Extract:

++++++++++++++++++++

Rarefaction and Extrapolation of Species Diversity Estimation with Camera Trap Data using ct R package
Source:vignettes/articles/rarefaction_and_extrapolation.Rmd
rarefaction_and_extrapolation.RmdSpecies diversity estimation is a fundamental aspect of camera trap
ecology, but comparing diversity across sites with different sampling
efforts can be challenging. The ct package provides a
solution by implementing interpolation and extrapolation framework
specifically designed for camera trap data.
Understanding Rarefaction and Extrapolation
Rarefaction downscales diversity estimates to a common, smaller sample size, answering the question: “How many species would we expect if we had sampled less intensively?” This technique helps compare diversity between well-sampled and poorly-sampled sites on equal footing.
Extrapolation projects diversity estimates beyond the observed sample size, addressing: “How many species would we detect with additional sampling effort?” This is particularly valuable for estimating total community diversity and planning future sampling efforts.
Hill Numbers
The function estimates diversity using Hill numbers, which provide a mathematically unified approach to measuring biodiversity:
- q = 0 (Species Richness): Total number of species, giving equal weight to all species regardless of abundance
- q = 1 (Shannon Diversity): Exponential of Shannon entropy, emphasizing common species
- q = 2 (Simpson Diversity): Inverse of Simpson concentration, focusing on dominant species
This allows to understand how diversity patterns change when rare versus common species are emphasized.
Application with ct R package
We next describe the main function ct_inext() with its
default arguments.
ct_inext(data, species_column,
site_column, size_column,
strata_column = NULL, diversity_order = 0,
sample_size = NULL, endpoint = NULL,
knots = 40, n_bootstrap = 100)The arguments of this function are briefly described here and can be
further explored using illustrative examples. The function computes
incidence-frequency diversity estimates of order q
(diversity_order = q), along with sample coverage estimates and
related statistics, for K evenly spaced knots (if
knots = K). Each knot corresponds to a standardized number
of sampling units for which diversity estimates are calculated. By
default, endpoint is set to twice the reference sample size
(i.e., twice the total number of sampling units). For example, if
endpoint = 10 and knots = 4, diversity
estimates will be computed for a sequence of sample sizes
(1, 4, 7, 10). If strata_column is provided,
the function repeats this process separately for each stratum, allowing
comparisons among groups (e.g., habitats or treatments). Bootstrap
resampling is performed n_bootstrap times to obtain
standard errors and 95% confidence intervals for diversity and coverage
estimates.

++++++++++++++++++++

What this exercise asks:
• a. Answer the following questions from the vignette.
(i) What default value does ct_inext() give to the knots argument?
(ii) By default, what is endpoint set to?
(iii) Which order q corresponds to Simpson Diversity?
• b. Return every line of the listing that contains the string "importa", treating case as significant.
The listing that follows has no connection to the vignette on rarefaction and extrapolation.

Data records:
++++++++++++++++++++

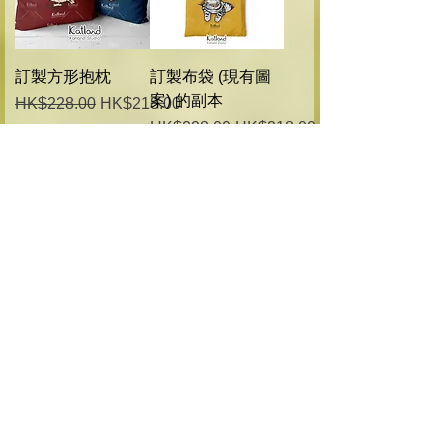
訂製方形抱枕
訂製布袋 (現有圖
案) 的副本
一般價格
促銷價格
HK$228.00
HK$218.00
一般價格
促銷價格
HK$228.00
HK$218.00
訂製寵物形抱枕
一般價格
促銷價格
HK$288.00
HK$238.00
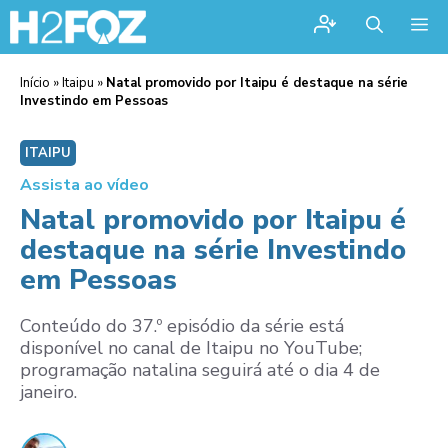
Me
Início
»
Itaipu
»
Natal promovido por Itaipu é destaque na série
Investindo em Pessoas
ITAIPU
Assista ao vídeo
Natal promovido por Itaipu é
destaque na série Investindo
em Pessoas
Conteúdo do 37.º episódio da série está
disponível no canal de Itaipu no YouTube;
programação natalina seguirá até o dia 4 de
janeiro.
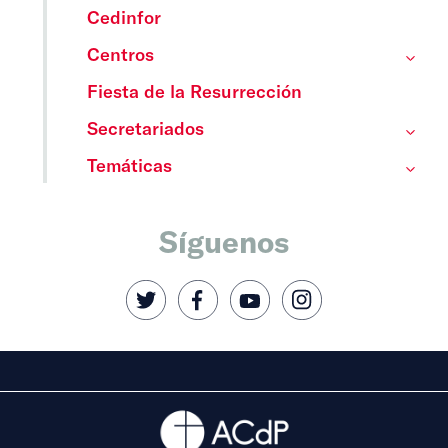
Cedinfor
Centros
Fiesta de la Resurrección
Secretariados
Temáticas
Síguenos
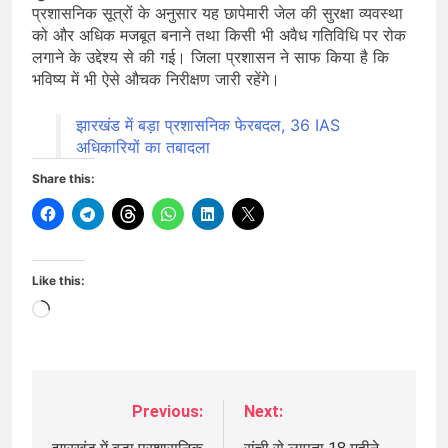
प्रशासनिक सूत्रों के अनुसार यह छापेमारी जेल की सुरक्षा व्यवस्था
को और अधिक मजबूत बनाने तथा किसी भी अवैध गतिविधि पर रोक
लगाने के उद्देश्य से की गई। जिला प्रशासन ने साफ किया है कि
भविष्य में भी ऐसे औचक निरीक्षण जारी रहेंगे।
झारखंड में बड़ा प्रशासनिक फेरबदल, 36 IAS
अधिकारियों का तबादला
Share this:
Like this:
Loading…
Previous:
Next:
Post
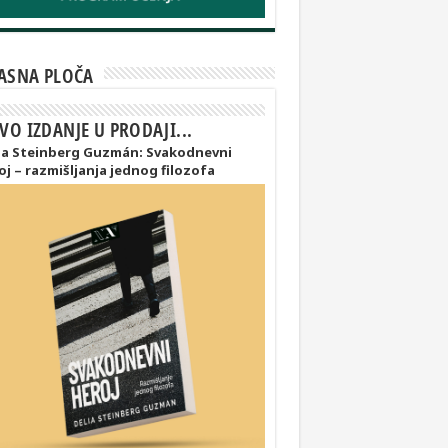
ASNA PLOČA
VO IZDANJE U PRODAJI...
ia Steinberg Guzmán: Svakodnevni
oj – razmišljanja jednog filozofa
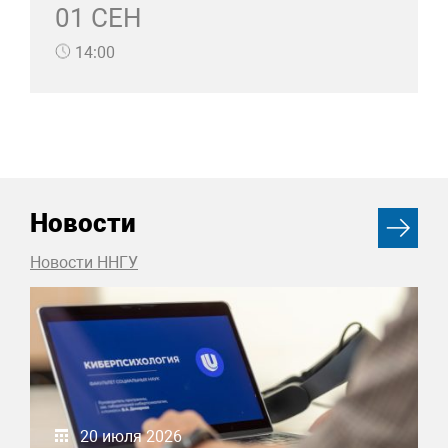
01 СЕН
14:00
Новости
Новости ННГУ
20 июля 2026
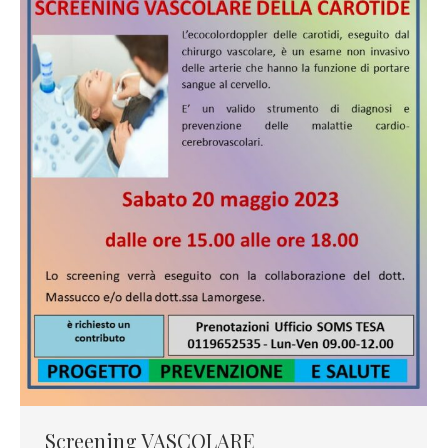
Screening VASCOLARE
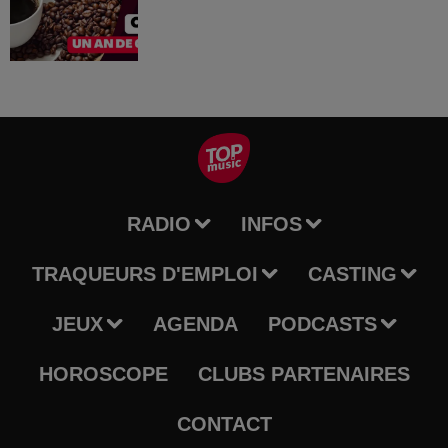
RADIO
INFOS
TRAQUEURS D'EMPLOI
CASTING
JEUX
AGENDA
PODCASTS
HOROSCOPE
CLUBS PARTENAIRES
CONTACT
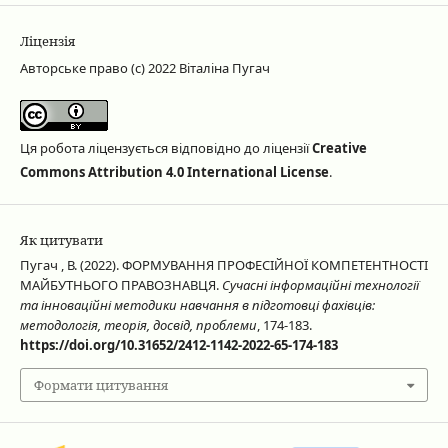
Ліцензія
Авторське право (c) 2022 Віталіна Пугач
Ця робота ліцензується відповідно до ліцензії
Creative
Commons Attribution 4.0 International License
.
Як цитувати
Пугач , В. (2022). ФОРМУВАННЯ ПРОФЕСІЙНОЇ КОМПЕТЕНТНОСТІ
МАЙБУТНЬОГО ПРАВОЗНАВЦЯ.
Сучасні інформаційні технології
та інноваційні методики навчання в підготовці фахівців:
методологія, теорія, досвід, проблеми
, 174-183.
https://doi.org/10.31652/2412-1142-2022-65-174-183
Формати цитування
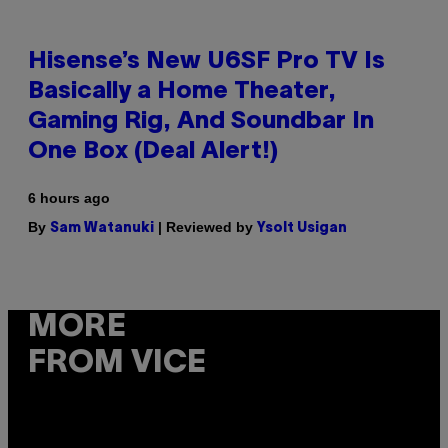
Hisense’s New U6SF Pro TV Is
Basically a Home Theater,
Gaming Rig, And Soundbar In
One Box (Deal Alert!)
6 hours ago
By
| Reviewed by
Sam Watanuki
Ysolt Usigan
MORE
FROM VICE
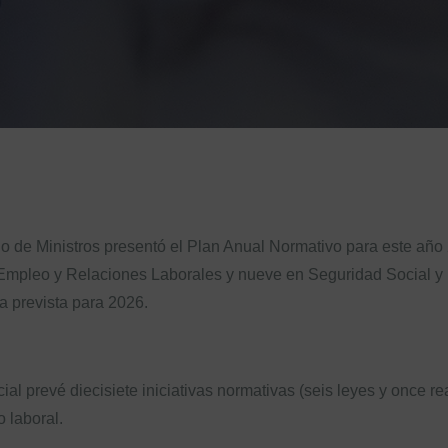
jo de Ministros presentó el Plan Anual Normativo para este año
en Empleo y Relaciones Laborales y nueve en Seguridad Social y
 prevista para 2026.
al prevé diecisiete iniciativas normativas (seis leyes y once re
 laboral.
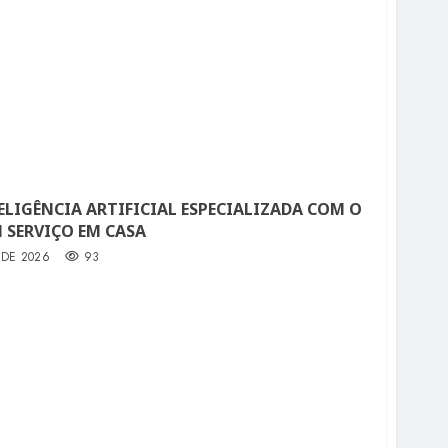
ELIGÊNCIA ARTIFICIAL ESPECIALIZADA COM O
 SERVIÇO EM CASA
 DE 2026
93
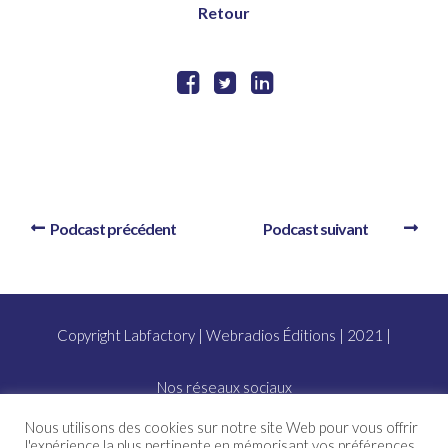
Retour
Podcast précédent
Podcast suivant
Copyright Labfactory | Webradios Éditions | 2021 |
Nos réseaux sociaux
Nous utilisons des cookies sur notre site Web pour vous offrir
l'expérience la plus pertinente en mémorisant vos préférences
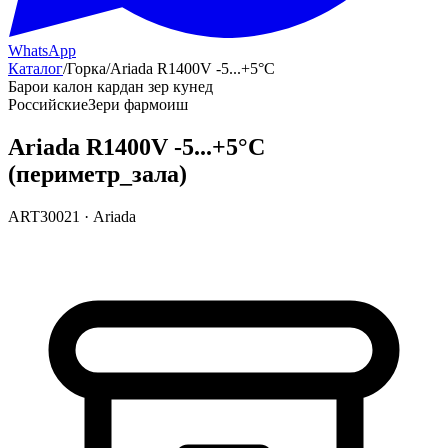
WhatsApp
Каталог
/
Горка
/
Ariada R1400V -5...+5°С
Барои калон кардан зер кунед
Российские
Зери фармоиш
Ariada R1400V -5...+5°С
(периметр_зала)
ART30021
·
Ariada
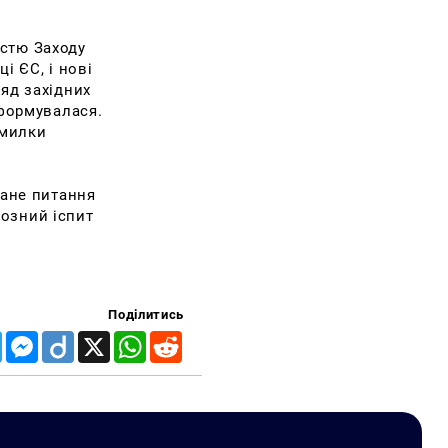
істю Заходу
і ЄС, і нові
ряд західних
сформувалася.
омилки
тане питання
озний іспит
Поділитись
Telegram
Messenger
Diigo
X
WhatsApp
Reddit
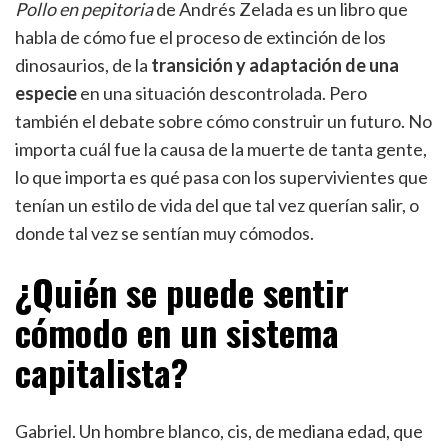
Pollo en pepitoria
de Andrés Zelada es un libro que
habla de cómo fue el proceso de extinción de los
dinosaurios, de la
transición y adaptación de una
especie
en una situación descontrolada. Pero
también el debate sobre cómo construir un futuro. No
importa cuál fue la causa de la muerte de tanta gente,
lo que importa es qué pasa con los supervivientes que
tenían un estilo de vida del que tal vez querían salir, o
donde tal vez se sentían muy cómodos.
¿Quién se puede sentir
cómodo en un sistema
capitalista?
Gabriel. Un hombre blanco, cis, de mediana edad, que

++++++++++++++++++++

Results:
• a.
(i) 40
(ii) Twice the reference sample size, that is, twice the total number of sampling units.
(iii) q = 2

• b.
importa cuál fue la causa de la muerte de tanta gente,
lo que importa es qué pasa con los supervivientes que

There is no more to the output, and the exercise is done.